There’s even a designated spot at the station, called a ‘waiting room’, as if being made to wait were a privilege they’d laid on specially. Indeed, all public transport is designed around you rushing then waiting. Last month’s trip to LA was the airport version!
The more I thought about it, the more I realised the system has us well trained. All those years on the platform, and we’ve learned to be very good at waiting - impatiently, but very good.
Some of you may even have been waiting last night for the 1 a.m. England vs. Mexico World Cup kickoff, delayed by an hour - of course! Then for the agony of the final result, then - if the pubs near you got a late licence - waiting for last orders at five, still celebrating, or if you’re in bed, for the final revellers to stagger past the house, cheering and singing!
That would have been an ordeal of expectation, second only to staying awake on Christmas Eve as a kid. And that’s where it starts! As children we know the torture of waiting for birthdays and Christmas, for the summer holidays. Somewhere along the line we get schooled into believing the good times are always just around the corner. The ‘are we there yet?’ stuff.
And we grow up only to find we’re still not there! We’re now waiting for the weekend, the next holiday, the phone to ring. Waiting for life to get started.
Waiting, it seems, is a condition of modern life. A very British one, too: we stay calm over something that’s really an imposition but somehow sounds like it’s doing us a favour. Waiting is the cousin of queuing, and we’re patient at that as well - irritated, but patient. Perhaps that’s what phones are for. Something to stare at while we wait.
While that may be the matter-of-fact human experience of temporal displacement, when you’re neither here nor there, artificially frozen between worlds, there is also a sensory version!
The feeling that your mind has already arrived somewhere your body hasn’t. It’s a feeling often described during an LSD trip!
The rush of going somewhere and getting nowhere, imagining you’re already there but you’re behind. Time letting go of itself, left in limbo between departure and destination, improvising through long stretches where you can only stare out the window, feet not touching the ground, travelling faster than walking speed and not in control of it.
That’s the Smash album!
Songs as brief points of clarity in an otherwise liminal drift - written between two time zones and two cultures, literally flying between the two, so the lyrics and the music carry the same disjointed-yet-connected feeling of being just out of reach of something. Waiting for something else to happen to make everything explain itself.

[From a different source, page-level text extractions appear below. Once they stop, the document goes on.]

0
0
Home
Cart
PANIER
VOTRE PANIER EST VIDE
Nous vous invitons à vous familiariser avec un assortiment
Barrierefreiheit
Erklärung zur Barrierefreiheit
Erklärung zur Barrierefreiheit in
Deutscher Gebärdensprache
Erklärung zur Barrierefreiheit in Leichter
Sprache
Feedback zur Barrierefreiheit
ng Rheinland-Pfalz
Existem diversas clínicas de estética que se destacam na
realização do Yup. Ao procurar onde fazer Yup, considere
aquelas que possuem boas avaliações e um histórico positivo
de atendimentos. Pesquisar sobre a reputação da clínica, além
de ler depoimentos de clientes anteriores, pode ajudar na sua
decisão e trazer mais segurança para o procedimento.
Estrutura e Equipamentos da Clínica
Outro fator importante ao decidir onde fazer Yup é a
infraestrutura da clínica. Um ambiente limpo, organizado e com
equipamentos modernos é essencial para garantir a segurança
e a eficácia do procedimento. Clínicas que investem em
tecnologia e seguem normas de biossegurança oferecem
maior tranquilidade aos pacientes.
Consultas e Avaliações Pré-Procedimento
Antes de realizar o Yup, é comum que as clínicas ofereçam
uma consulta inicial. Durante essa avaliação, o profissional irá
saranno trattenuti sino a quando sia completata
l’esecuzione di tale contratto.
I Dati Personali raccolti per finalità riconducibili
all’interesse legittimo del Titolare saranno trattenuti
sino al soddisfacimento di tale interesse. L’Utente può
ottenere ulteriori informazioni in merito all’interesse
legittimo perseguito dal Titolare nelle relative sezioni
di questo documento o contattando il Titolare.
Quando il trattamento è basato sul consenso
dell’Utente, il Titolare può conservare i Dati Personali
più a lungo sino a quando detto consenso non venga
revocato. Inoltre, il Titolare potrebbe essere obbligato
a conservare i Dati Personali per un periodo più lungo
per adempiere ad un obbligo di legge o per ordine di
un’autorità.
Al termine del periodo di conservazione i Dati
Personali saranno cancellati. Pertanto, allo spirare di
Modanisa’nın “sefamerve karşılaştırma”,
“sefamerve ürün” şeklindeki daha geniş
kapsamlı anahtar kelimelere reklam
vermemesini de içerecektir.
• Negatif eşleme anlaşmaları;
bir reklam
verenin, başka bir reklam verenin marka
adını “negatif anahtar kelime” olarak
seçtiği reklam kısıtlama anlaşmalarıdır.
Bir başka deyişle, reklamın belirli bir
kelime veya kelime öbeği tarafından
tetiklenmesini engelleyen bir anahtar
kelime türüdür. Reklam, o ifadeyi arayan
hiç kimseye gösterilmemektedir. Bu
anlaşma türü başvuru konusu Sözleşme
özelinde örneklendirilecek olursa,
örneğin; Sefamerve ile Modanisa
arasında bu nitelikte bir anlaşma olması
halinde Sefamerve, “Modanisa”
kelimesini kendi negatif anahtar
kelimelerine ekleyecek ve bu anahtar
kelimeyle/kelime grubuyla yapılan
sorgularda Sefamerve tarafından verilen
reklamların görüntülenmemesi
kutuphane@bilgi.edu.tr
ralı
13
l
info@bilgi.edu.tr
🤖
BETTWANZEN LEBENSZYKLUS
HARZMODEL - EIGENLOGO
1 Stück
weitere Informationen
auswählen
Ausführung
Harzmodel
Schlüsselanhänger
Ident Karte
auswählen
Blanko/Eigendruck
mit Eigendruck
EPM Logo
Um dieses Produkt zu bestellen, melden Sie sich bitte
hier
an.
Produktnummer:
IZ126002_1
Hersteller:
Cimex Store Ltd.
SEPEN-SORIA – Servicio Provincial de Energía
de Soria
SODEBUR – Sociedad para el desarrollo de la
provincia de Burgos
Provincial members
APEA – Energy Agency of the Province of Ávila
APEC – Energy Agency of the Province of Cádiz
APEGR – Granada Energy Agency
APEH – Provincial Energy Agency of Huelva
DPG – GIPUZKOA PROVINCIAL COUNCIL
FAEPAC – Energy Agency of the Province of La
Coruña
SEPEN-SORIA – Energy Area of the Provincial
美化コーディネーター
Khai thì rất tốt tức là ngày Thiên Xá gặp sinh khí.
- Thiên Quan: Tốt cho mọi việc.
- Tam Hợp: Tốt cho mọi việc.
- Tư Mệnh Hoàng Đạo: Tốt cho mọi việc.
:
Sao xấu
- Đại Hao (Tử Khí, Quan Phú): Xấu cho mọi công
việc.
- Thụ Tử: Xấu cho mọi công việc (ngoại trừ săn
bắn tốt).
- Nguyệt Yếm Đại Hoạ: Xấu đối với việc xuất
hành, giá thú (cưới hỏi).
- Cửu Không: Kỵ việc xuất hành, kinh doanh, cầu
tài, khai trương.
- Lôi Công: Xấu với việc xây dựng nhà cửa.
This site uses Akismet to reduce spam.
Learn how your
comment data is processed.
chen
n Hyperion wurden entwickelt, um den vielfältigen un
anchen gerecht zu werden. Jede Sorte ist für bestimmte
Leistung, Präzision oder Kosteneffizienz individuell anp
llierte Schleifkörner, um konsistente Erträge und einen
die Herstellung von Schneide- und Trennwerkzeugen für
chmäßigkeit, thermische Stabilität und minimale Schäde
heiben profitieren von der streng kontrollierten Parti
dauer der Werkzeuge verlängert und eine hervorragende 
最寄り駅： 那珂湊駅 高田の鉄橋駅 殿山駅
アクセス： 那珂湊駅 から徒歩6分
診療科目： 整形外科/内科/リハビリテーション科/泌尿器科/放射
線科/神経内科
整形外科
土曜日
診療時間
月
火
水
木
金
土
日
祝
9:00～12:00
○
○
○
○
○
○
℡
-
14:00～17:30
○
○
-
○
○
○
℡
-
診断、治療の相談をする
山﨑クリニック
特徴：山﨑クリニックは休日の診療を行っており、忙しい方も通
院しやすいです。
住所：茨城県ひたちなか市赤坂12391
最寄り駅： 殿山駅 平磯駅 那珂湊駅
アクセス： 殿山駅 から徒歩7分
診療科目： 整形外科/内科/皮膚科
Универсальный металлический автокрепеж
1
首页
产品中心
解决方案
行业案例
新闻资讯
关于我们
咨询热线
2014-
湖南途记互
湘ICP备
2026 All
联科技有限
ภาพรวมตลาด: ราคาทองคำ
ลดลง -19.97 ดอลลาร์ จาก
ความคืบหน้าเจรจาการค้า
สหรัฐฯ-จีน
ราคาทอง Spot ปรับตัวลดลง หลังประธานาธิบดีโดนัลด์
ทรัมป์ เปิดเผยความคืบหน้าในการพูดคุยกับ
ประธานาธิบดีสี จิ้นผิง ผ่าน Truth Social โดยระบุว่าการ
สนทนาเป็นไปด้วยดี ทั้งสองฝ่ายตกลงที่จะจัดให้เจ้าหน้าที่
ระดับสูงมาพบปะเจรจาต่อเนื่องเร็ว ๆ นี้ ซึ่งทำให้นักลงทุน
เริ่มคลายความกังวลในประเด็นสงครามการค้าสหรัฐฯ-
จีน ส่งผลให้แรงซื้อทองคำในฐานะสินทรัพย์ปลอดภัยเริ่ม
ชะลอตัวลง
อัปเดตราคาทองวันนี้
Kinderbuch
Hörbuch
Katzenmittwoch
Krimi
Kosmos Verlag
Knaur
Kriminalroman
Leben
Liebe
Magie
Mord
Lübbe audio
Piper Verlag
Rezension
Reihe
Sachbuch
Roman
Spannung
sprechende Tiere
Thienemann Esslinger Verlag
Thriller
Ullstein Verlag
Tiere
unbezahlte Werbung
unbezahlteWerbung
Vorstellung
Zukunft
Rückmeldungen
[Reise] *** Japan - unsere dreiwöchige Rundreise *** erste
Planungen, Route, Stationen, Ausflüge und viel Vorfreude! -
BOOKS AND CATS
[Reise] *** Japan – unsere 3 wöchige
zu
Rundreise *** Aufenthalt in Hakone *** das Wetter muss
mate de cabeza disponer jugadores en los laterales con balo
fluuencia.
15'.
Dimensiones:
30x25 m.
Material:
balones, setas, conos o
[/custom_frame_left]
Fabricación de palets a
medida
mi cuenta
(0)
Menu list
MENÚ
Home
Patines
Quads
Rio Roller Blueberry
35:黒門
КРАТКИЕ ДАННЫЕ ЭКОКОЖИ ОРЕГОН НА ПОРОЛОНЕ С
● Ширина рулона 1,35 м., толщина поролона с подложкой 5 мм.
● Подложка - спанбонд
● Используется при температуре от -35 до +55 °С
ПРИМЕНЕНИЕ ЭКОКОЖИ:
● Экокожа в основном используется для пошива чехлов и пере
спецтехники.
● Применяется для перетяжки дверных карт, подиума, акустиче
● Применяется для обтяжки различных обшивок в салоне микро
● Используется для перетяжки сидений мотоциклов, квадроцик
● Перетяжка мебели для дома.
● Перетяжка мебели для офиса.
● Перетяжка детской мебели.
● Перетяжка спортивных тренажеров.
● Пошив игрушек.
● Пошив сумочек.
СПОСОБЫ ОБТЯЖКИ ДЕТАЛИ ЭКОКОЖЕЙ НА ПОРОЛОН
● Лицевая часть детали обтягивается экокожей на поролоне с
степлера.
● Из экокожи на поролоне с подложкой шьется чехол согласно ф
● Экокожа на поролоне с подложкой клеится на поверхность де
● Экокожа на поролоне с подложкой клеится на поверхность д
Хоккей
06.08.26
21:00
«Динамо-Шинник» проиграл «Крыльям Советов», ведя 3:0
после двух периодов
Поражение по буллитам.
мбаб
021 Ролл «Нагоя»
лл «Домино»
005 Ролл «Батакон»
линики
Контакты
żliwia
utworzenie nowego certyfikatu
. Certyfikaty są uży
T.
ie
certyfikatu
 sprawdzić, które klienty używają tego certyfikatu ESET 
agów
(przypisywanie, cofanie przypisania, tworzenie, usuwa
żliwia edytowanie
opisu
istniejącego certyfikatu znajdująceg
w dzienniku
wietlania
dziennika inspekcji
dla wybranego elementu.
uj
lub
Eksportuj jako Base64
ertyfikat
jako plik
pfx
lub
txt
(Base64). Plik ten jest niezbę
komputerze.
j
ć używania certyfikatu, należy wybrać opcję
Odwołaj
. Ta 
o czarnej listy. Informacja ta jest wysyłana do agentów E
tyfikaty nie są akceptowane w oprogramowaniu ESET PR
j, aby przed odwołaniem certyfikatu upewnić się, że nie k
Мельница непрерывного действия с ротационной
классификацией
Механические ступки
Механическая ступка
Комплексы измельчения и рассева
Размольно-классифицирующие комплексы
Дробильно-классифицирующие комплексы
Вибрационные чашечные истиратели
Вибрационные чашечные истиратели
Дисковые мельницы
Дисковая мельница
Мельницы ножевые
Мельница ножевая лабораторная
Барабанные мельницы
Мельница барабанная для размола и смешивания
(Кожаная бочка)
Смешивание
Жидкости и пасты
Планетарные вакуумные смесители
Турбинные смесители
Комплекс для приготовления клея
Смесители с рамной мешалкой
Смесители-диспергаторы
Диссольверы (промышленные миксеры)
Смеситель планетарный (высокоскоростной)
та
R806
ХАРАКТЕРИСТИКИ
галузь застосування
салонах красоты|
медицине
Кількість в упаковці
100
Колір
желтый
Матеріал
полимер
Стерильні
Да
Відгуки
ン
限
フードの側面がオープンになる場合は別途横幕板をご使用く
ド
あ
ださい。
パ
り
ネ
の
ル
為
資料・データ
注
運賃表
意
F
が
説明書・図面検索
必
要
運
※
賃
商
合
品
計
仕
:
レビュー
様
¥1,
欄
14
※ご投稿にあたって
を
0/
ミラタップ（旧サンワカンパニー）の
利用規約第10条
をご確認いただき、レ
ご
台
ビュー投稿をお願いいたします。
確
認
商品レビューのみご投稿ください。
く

Too-ing and fro-ing not only physically, but in your head, undecided yet already on the way, and the one thing we have no control over is the passing of time!
Which brings me to this week’s song. It’s called “Waiting For A Train”.
No wonder trains and waiting have been on my mind all week. The lyric spells out the frustration; the music distils the tension - staying on the same chord through the verses, harmonically going nowhere. And, fittingly, it’s the song that closes the album. You have to wait through the whole thing to reach it.
Here’s a preview.
It mirrors the album opener, “Slip Away”, which announces ‘I don’t need a train or a plane or a wave goodbye’ before setting you off on the journey. But this final song catches you out. The train isn’t really the point at all. We’ve all caught the wrong train, missed the train, waited for the next one, or wondered if we’re even on the right one. It stops being a song about British Rail and starts sounding suspiciously like life.
By the end you realise you’ve been on a journey - the rhythm hypnotising you while you stared out of the window all along.
Smash was never really about the destination. And the last song isn’t the end of the line.
Just a chance for me to say ‘All change!’
Because there’s more soon after.
But for now, it’s all aboard the Smash train!
I hope you think it was worth the wait.